Объяснить, почему она так и не устроилась на нормальную работу или не уехала домой в Дербент, так и не смогла. В июле 1994 года Оксана неожиданно решила за-брать дочь к себе в общежитие. То ли нашла девочке усыновителей, то ли хотела уехать в Дербент к матери. Последнее ей не удалось, поскольку в Дагестане был объявлен карантин из-за эпидемии холеры. Но, скорее всего, ребенок нужен был Оксане, чтобы нерадивую студентку не выставили из общежития.

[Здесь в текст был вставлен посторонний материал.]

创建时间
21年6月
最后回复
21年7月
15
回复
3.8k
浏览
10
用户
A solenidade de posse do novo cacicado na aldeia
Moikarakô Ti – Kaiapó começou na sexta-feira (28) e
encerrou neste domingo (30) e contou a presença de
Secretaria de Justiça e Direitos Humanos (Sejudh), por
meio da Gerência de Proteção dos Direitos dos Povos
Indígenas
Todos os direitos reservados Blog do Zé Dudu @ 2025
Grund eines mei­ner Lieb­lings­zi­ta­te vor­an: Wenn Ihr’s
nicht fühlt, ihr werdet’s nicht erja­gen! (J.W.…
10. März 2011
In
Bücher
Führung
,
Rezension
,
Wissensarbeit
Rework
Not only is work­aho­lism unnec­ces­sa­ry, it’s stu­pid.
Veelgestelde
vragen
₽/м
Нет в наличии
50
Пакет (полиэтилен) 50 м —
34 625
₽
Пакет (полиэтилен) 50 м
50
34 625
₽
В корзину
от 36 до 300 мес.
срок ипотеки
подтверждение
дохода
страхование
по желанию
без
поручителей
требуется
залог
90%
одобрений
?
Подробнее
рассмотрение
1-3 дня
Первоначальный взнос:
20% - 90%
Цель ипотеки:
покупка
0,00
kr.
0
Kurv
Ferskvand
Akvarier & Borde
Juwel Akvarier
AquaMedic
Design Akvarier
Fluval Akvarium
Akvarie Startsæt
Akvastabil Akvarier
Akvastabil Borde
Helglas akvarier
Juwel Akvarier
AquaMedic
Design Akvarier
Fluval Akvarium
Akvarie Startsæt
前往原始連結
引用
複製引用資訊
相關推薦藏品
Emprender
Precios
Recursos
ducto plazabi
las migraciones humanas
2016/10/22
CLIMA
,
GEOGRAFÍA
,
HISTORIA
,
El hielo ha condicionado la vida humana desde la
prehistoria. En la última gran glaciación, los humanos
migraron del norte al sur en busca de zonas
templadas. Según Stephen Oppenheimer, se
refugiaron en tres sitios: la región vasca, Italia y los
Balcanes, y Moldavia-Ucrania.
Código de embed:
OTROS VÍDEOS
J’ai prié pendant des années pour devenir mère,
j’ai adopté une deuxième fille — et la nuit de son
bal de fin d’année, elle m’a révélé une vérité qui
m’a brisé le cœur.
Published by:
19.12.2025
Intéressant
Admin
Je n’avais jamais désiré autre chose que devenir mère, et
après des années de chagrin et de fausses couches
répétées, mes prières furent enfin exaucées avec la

Матерью Пашкова оказалась никудышной. Кроваткой маленькой Анастасии служила картонная коробка от телевизора. Кормлением и сменой пеленок Оксана занималась от случая к случаю. Едва ли хоть раз она помыла девочку. Бывали моменты, когда ребенок не видел пищи по несколько дней. В результате такого «ухода» у Насти образовались многочисленные пролежни, опрелости, развился рахит, двусторонняя пневмония и изменения вилочковой железы. Последние несколько дней перед смертью девочка не получала вообще никакой еды. Она медленно угасала и скончалась 27 августа 1994 года. Вернувшись домой и увидев, что ребенок не шевелится и ни на что не реагирует, Пашкова вызвала скорую педиатрическую помощь. Приехавший врач констатировал смерть Анастасии.
Всего за полтора месяца из здорового ребенка весом в пять с половиной килограммов девочка превратилась в истощенное существо, напоминавшее «узника концлагеря», с 30-процентной нехваткой веса. Сама Пашкова уверяла, что не кормила девочку не из желания довести ее до смерти, а потому, что у нее украли кошелек с деньгами, и она не могла раздобыть средств на нормальную еду для дочери. Спустя три дня после смерти Анастасии ее мать спешно покинула Петербург и уехала в Дербент. Там ее и задержали 12 марта 1999 года. Оксана даже не знала, что по факту смерти ребенка возбуждено уголовное дело и ее разыскивают.
По решению суда нерадивая мать-убийца проведет 10 лет в местах заключения.